20Sur la Costa Cuca, aucun prêtre n’est rattaché en permanence à une plantation particulière. Ce sont les planteurs qui font venir les prêtres afin qu’ils célèbrent la messe dans les chapelles. Mais, actuellement, la fréquence des messes dans les fincas est en forte diminution. On se contente en effet de donner une célébration pour les « grands jours » de l’année et, parfois, pendant la cueillette du café. Il y a une vingtaine d’années, c’est chaque semaine que les villageois de la finca assistaient à l’office de la chapelle. Aujourd’hui, il faut un décès ou une série de baptêmes pour justifier le déplacement du curé de Colomba. Dans ces conditions, les rancheros les plus pratiquants doivent se rendre à Colomba par le car pour suivre l’office du dimanche, un changement sur lequel je reviendrai. Quoi qu’il en soit, l’époque où les planteurs baptisaient les enfants des villageois est révolue. En fait, seule demeure, sous certaines conditions, la pratique du compérage rituel qui unit le planteur à une famille à l’occasion du baptême d’un enfant (cf. chap. 7).

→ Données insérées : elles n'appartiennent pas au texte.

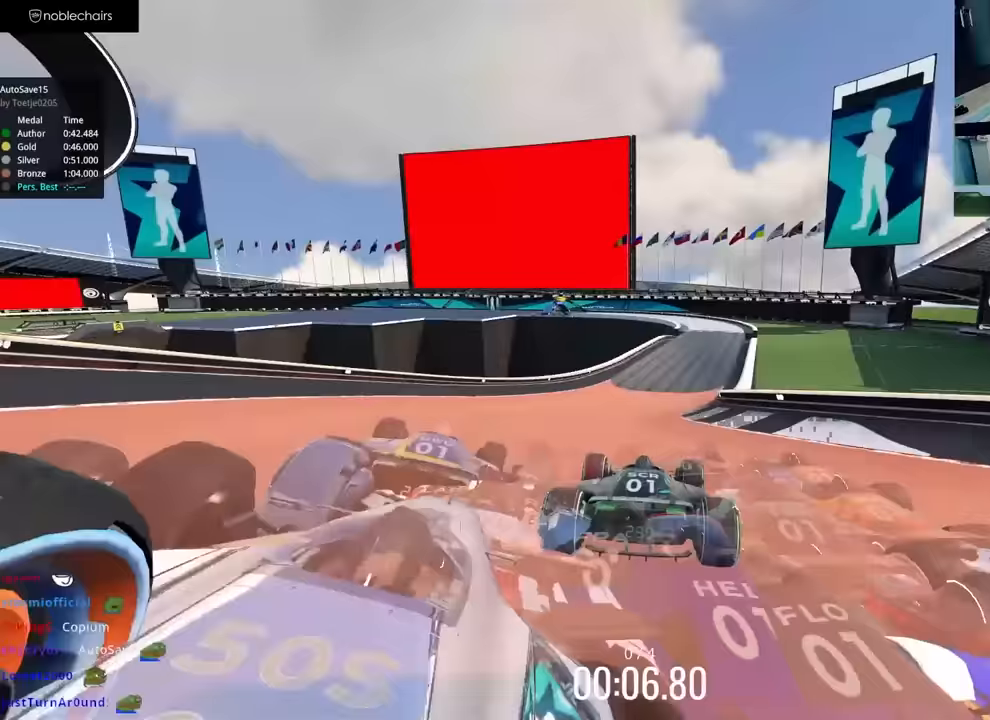
{"keys": ["right", "up"], "events": [[300, "right", "up"], [483, "right", "down"]]}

21Légalement, tout groupe d’habitations qui compte plus de quinze enfants de moins de 15 ans doit disposer d’une école. À la finca, la petite école accueille les enfants des deux campements sans aucune distinction. En revanche, le maître d’école a été recruté par le planteur. D’après lui, une telle mesure est une garantie de sérieux et d’honnêteté. Pour Don Agustín, en effet, les instituteurs du secteur public sont des esprits pervers qui insufflent aux enfants des idées politiques et religieuses subversives. D’ailleurs, dans d’autres fincas de la région, il est fréquent que l’instituteur soit un fils d’ouvrier permanent à qui on a payé des études. Comme dans la plupart des fincas, le maître d’école est seul pour s’occuper de plus de 100 enfants âgés de 6 à 15 ans – parmi lesquels les plus âgés sont fréquemment absents – et répartis entre 6 niveaux d’études. Dans ces conditions, les enfants apprennent tout juste à lire, à écrire et à compter. Mais, en général, les jeunes adorent aller à l’école qui est une occasion de s’amuser. La cloche de l’église sert aussi bien à signaler les offices religieux que la fin de la récréation et le tintamarre rappelle aux élèves qu’il n'est pas encore l'heure d’aller aider les parents dans les caféières (pour les garçons), et à la rivière ou à la maison (pour les filles).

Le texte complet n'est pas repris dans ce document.